Following the accumulation of bad loans through the past several quarters, the managing director of the bank, K Paul Thomas, had earlier this financial year announced plans to reduce the proportion of microloans in its total loan portfolio to about 60 per cent towards the end of the fiscal year 2026-2027 (FY27).

Micro loans cut-back

But the plan has been carried out on a war-footing and the bank reached the goal well ahead of time. Whether this has helped the bank in achieving a profit for the third quarter of the current fiscal is yet to be seen.

ESAF Bank had a micro loan portfolio of Rs12,108 crore as against its total loan book of Rs18,150 crore, representing 67 per cent a year ago.

The bank succeeded in cutting back its micro loans pool to Rs10,428 crore against the total loan book of Rs19,609 crore as of December end, 2024, accounting for just 53 per cent- a reduction of whopping 14 percentage points.

Right from 70%

During the beginning of the current financial year (FY25), microloans accounted for approximately 70 per cent of the bank’s total loans, which stood at Rs19,659 crore.

ESAF Bank, which commenced operations seven years ago primarily to serve the under privileged through the disbursement of micro loans, now appears disillusioned with the concept and is scaling back its micro loans portfolio to a sustainable level.

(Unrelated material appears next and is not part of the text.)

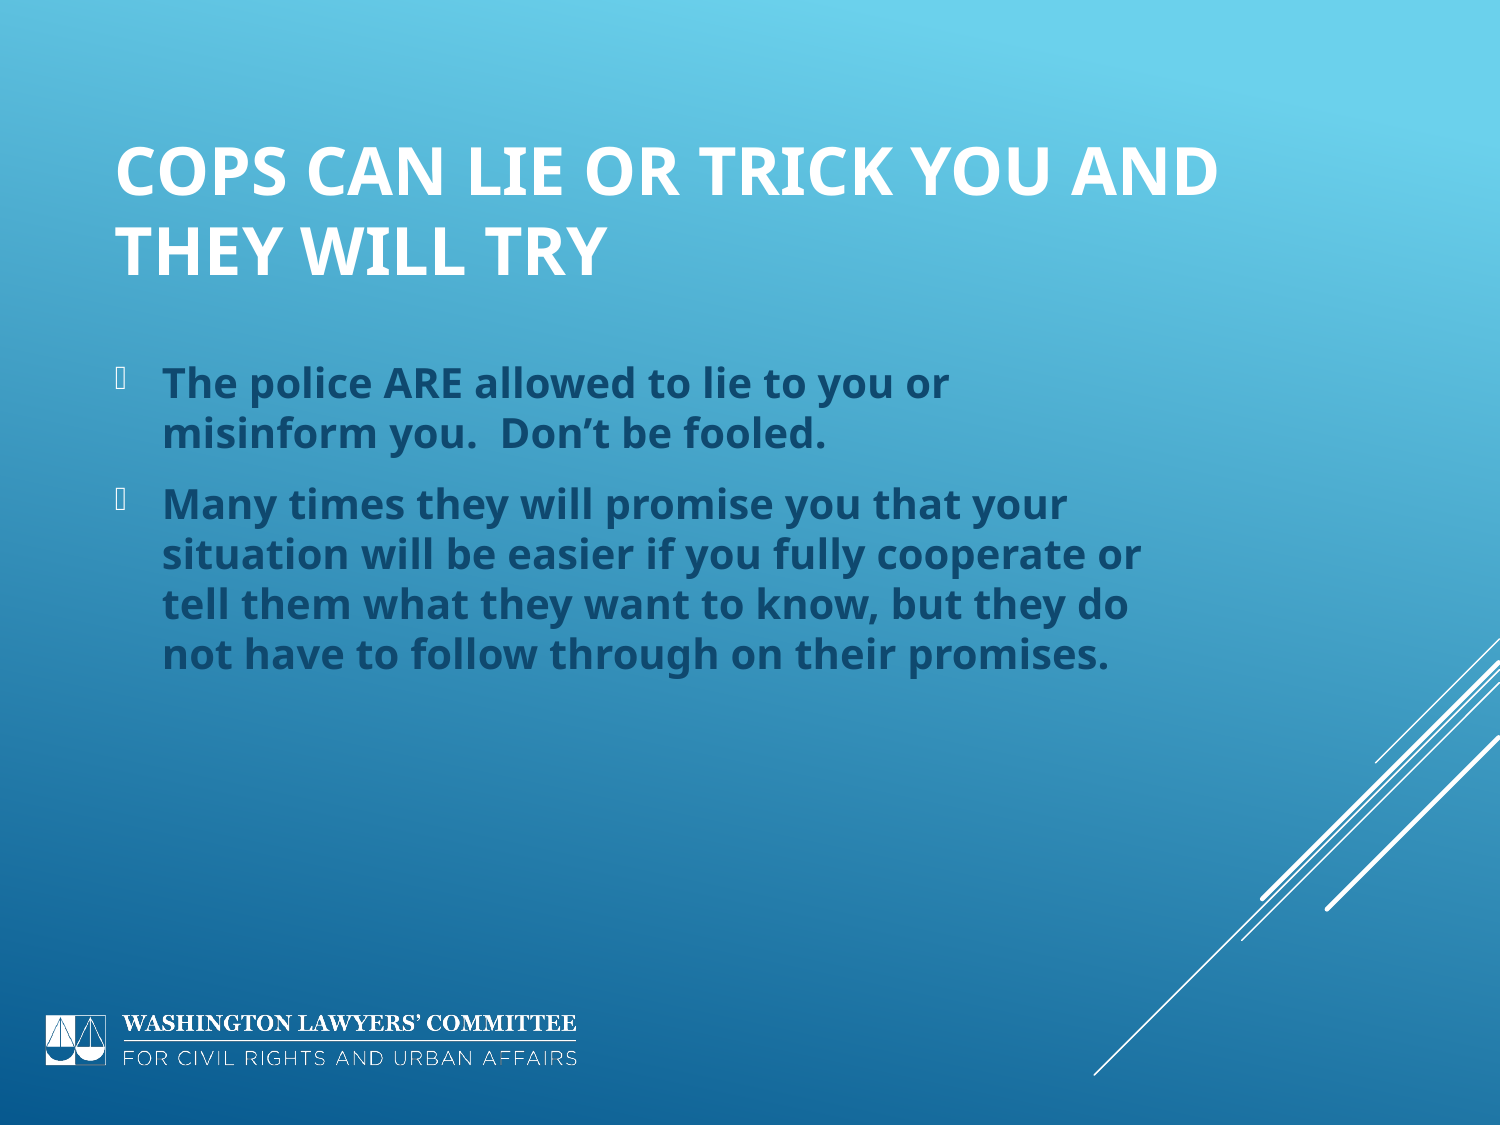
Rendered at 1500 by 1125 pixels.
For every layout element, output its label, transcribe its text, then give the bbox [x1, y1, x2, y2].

picture [27, 1000, 591, 1079]
title Cops Can Lie or Trick You and they will try [99, 99, 1350, 317]
list The police ARE allowed to lie to you or misinform you. Don’t be fooled. Many times they will promise you that your situation will be easier if you fully cooperate or tell them what they want to know, but they do not have to follow through on their promises. [99, 208, 1176, 827]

Share price, too, under pressure

The poor performance of ESAF Bank has reflected on the stock markets where its shares remain listed since early November, 2023. The share that was listed at Rs71 at a premium of 18.33 per cent to its issue price, following the much-awaited IPO, closed at Rs41.81 on last Friday (Jan 03).

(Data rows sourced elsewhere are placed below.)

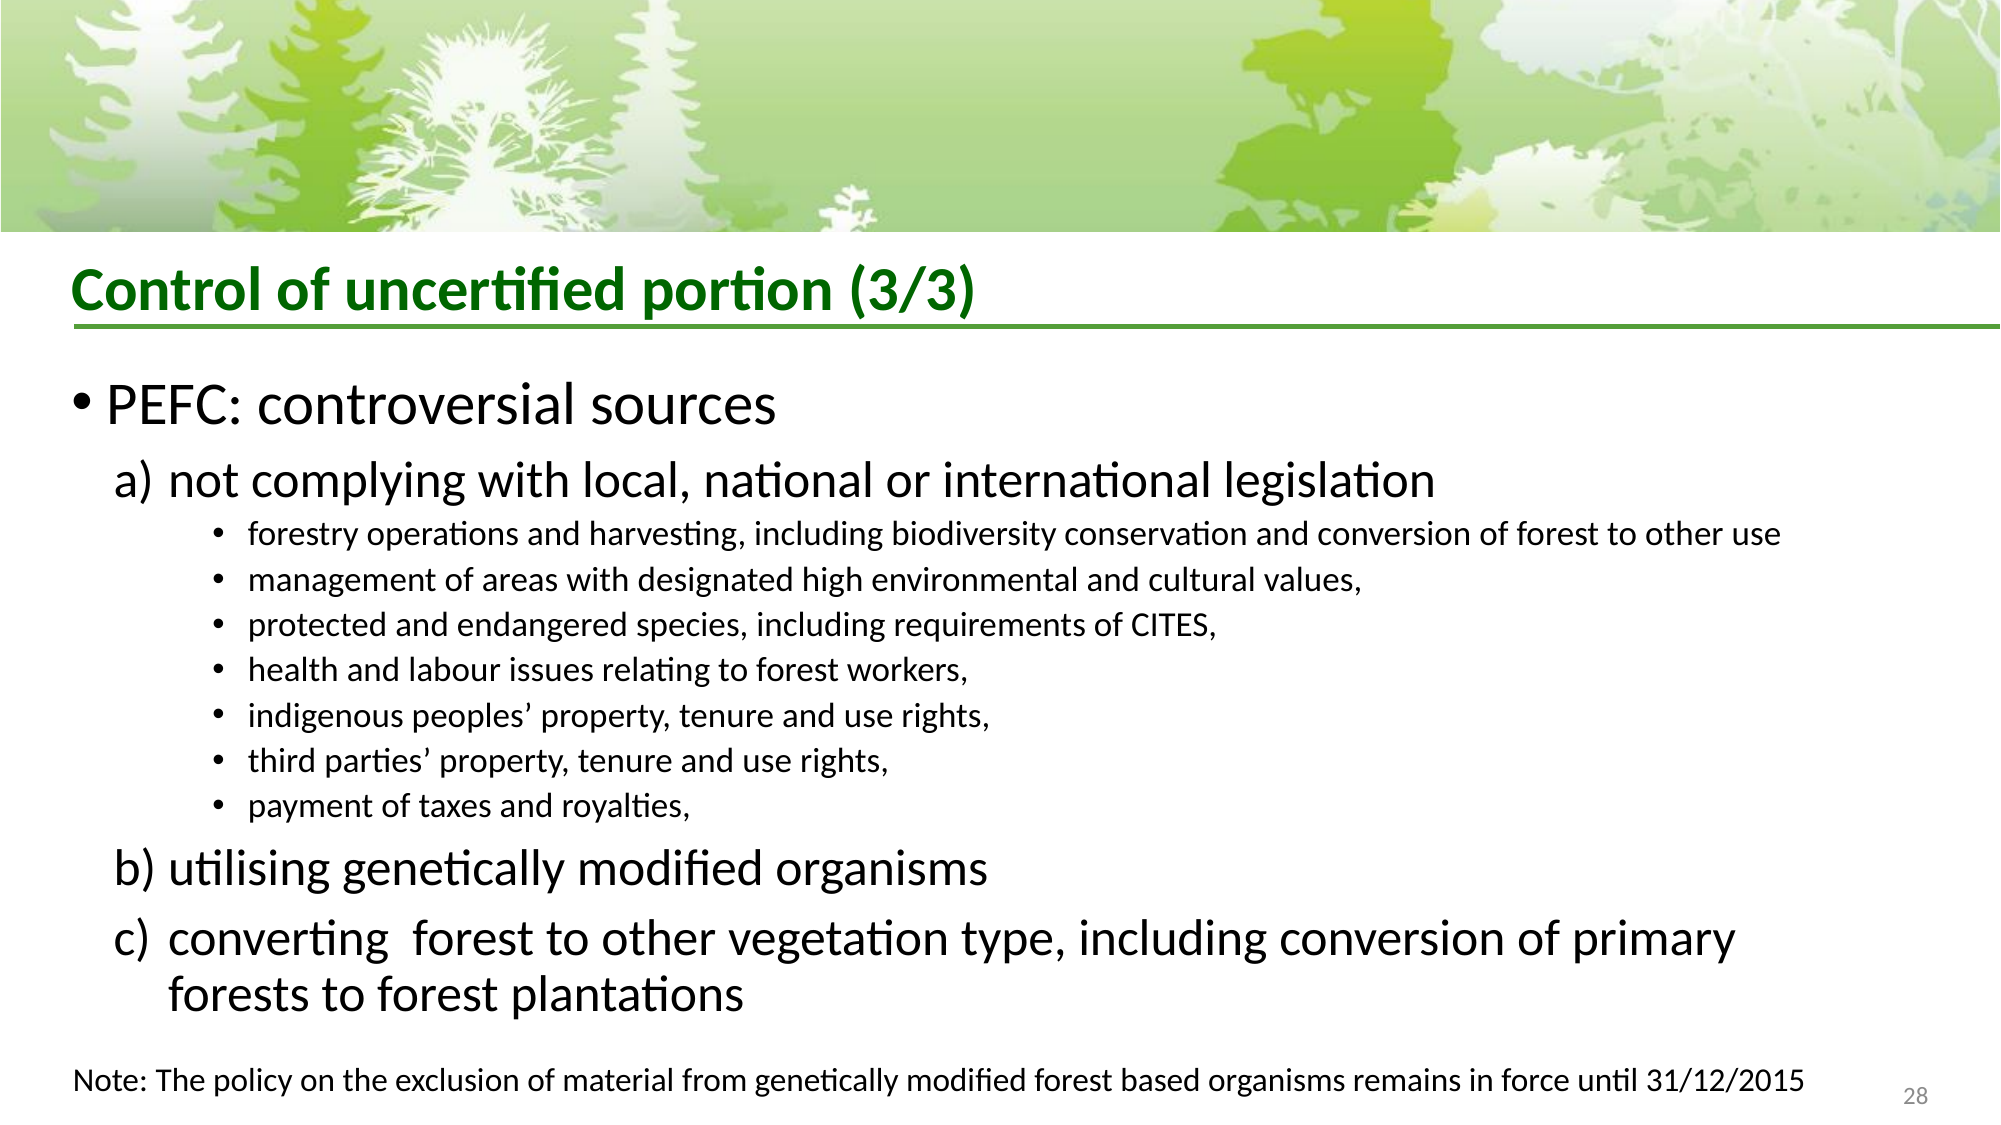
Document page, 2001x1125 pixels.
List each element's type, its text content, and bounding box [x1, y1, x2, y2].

list PEFC: controversial sources not complying with local, national or international legislation forestry operations and harvesting, including biodiversity conservation and conversion of forest to other use management of areas with designated high environmental and cultural values, protected and endangered species, including requirements of CITES, health and labour issues relating to forest workers, indigenous peoples’ property, tenure and use rights, third parties’ property, tenure and use rights, payment of taxes and royalties, utilising genetically modified organisms converting forest to other vegetation type, including conversion of primary forests to forest plantations [56, 364, 1841, 1039]
slide_number 28 [1493, 1065, 1944, 1125]
title Control of uncertified portion (3/3) [56, 181, 1782, 364]
text_box Note: The policy on the exclusion of material from genetically modified forest based organisms remains in force until 31/12/2015 [58, 1050, 1841, 1106]
picture [0, 0, 2000, 232]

As part of its growth strategy, ESAF Bank aims to diversify its loan portfolio by increasing the share of agricultural loans to 20 per cent and other loans – including mortgage, affordable housing, and gold loans – to 20 per cent by FY27.

Gold loans

The bank has achieved a huge growth of 82.08 per cent in its gold loan book in the past one year alone from Rs2,514 crore to Rs4,577 crore as of December 31, 2024.

Though the bank had reported a quarterly loss during the financial year 2021-22, the bank had a smooth sail since then reporting net profits quarter after quarter until it had to encounter huge quarterly loss of Rs190 crore for the second quarter of the current financial year even as its non-performing assets (NPA) were slowly mounting.

As of June end, 2024, ESAF Small Finance Bank’s NPA had topped Rs1,242 crore, soaring multifold during the past one year.

More seriously, the gross NPA of the bank at that point in time had grown close to half of the bank’s ‘own funds’ or net worth that was valued at Rs2,558.40 crore as of June end, 2024.